Household object change records
== == ==
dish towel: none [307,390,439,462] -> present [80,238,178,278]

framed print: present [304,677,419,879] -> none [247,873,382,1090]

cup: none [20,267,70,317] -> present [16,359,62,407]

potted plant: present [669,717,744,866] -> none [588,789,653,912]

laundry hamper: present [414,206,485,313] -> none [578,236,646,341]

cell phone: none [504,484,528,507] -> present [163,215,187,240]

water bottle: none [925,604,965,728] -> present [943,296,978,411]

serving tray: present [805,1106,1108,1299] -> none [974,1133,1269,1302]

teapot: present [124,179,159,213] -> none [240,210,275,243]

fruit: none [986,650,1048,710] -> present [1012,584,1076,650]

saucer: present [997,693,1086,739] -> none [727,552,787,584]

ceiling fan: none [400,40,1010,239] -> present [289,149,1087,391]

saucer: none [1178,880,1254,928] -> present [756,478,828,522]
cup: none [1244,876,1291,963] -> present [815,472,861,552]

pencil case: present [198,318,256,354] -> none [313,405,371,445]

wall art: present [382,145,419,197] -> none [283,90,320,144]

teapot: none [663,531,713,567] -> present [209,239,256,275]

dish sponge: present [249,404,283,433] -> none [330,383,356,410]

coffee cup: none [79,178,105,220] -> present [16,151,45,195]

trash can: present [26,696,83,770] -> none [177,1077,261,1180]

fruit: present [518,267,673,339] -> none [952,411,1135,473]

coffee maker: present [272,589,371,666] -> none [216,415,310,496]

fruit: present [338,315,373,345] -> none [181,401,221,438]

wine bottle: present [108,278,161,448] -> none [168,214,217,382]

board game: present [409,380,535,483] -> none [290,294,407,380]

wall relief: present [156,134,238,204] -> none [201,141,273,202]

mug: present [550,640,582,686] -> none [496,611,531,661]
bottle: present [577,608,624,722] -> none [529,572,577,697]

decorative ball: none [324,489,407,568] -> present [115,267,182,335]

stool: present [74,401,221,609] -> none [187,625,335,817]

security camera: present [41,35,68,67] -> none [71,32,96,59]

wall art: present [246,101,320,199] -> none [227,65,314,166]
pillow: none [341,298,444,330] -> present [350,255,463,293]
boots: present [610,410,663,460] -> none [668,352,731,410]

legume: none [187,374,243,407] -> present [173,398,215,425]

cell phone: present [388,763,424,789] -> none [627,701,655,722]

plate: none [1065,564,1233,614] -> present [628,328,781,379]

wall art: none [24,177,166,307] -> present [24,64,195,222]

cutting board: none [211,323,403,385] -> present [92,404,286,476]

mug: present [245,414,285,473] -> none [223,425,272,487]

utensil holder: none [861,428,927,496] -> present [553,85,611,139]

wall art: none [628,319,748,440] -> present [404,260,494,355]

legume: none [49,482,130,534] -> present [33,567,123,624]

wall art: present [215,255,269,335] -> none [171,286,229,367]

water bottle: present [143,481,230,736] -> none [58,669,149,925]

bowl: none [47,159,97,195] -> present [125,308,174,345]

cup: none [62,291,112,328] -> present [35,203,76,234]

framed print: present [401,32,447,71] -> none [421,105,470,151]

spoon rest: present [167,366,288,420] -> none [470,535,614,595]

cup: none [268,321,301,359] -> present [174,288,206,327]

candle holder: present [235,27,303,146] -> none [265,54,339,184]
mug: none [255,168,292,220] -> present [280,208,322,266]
== == ==
_TASK DIRECTIONS_: Write all the data out again, word for word.

_WORKED SOLUTION_:
dish towel: none [307,390,439,462] -> present [80,238,178,278]

framed print: present [304,677,419,879] -> none [247,873,382,1090]

cup: none [20,267,70,317] -> present [16,359,62,407]

potted plant: present [669,717,744,866] -> none [588,789,653,912]

laundry hamper: present [414,206,485,313] -> none [578,236,646,341]

cell phone: none [504,484,528,507] -> present [163,215,187,240]

water bottle: none [925,604,965,728] -> present [943,296,978,411]

serving tray: present [805,1106,1108,1299] -> none [974,1133,1269,1302]

teapot: present [124,179,159,213] -> none [240,210,275,243]

fruit: none [986,650,1048,710] -> present [1012,584,1076,650]

saucer: present [997,693,1086,739] -> none [727,552,787,584]

ceiling fan: none [400,40,1010,239] -> present [289,149,1087,391]

saucer: none [1178,880,1254,928] -> present [756,478,828,522]
cup: none [1244,876,1291,963] -> present [815,472,861,552]

pencil case: present [198,318,256,354] -> none [313,405,371,445]

wall art: present [382,145,419,197] -> none [283,90,320,144]

teapot: none [663,531,713,567] -> present [209,239,256,275]

dish sponge: present [249,404,283,433] -> none [330,383,356,410]

coffee cup: none [79,178,105,220] -> present [16,151,45,195]

trash can: present [26,696,83,770] -> none [177,1077,261,1180]

fruit: present [518,267,673,339] -> none [952,411,1135,473]

coffee maker: present [272,589,371,666] -> none [216,415,310,496]

fruit: present [338,315,373,345] -> none [181,401,221,438]

wine bottle: present [108,278,161,448] -> none [168,214,217,382]

board game: present [409,380,535,483] -> none [290,294,407,380]

wall relief: present [156,134,238,204] -> none [201,141,273,202]

mug: present [550,640,582,686] -> none [496,611,531,661]
bottle: present [577,608,624,722] -> none [529,572,577,697]

decorative ball: none [324,489,407,568] -> present [115,267,182,335]

stool: present [74,401,221,609] -> none [187,625,335,817]

security camera: present [41,35,68,67] -> none [71,32,96,59]

wall art: present [246,101,320,199] -> none [227,65,314,166]
pillow: none [341,298,444,330] -> present [350,255,463,293]
boots: present [610,410,663,460] -> none [668,352,731,410]

legume: none [187,374,243,407] -> present [173,398,215,425]

cell phone: present [388,763,424,789] -> none [627,701,655,722]

plate: none [1065,564,1233,614] -> present [628,328,781,379]

wall art: none [24,177,166,307] -> present [24,64,195,222]

cutting board: none [211,323,403,385] -> present [92,404,286,476]

mug: present [245,414,285,473] -> none [223,425,272,487]

utensil holder: none [861,428,927,496] -> present [553,85,611,139]

wall art: none [628,319,748,440] -> present [404,260,494,355]

legume: none [49,482,130,534] -> present [33,567,123,624]

wall art: present [215,255,269,335] -> none [171,286,229,367]

water bottle: present [143,481,230,736] -> none [58,669,149,925]

bowl: none [47,159,97,195] -> present [125,308,174,345]

cup: none [62,291,112,328] -> present [35,203,76,234]

framed print: present [401,32,447,71] -> none [421,105,470,151]

spoon rest: present [167,366,288,420] -> none [470,535,614,595]

cup: none [268,321,301,359] -> present [174,288,206,327]

candle holder: present [235,27,303,146] -> none [265,54,339,184]
mug: none [255,168,292,220] -> present [280,208,322,266]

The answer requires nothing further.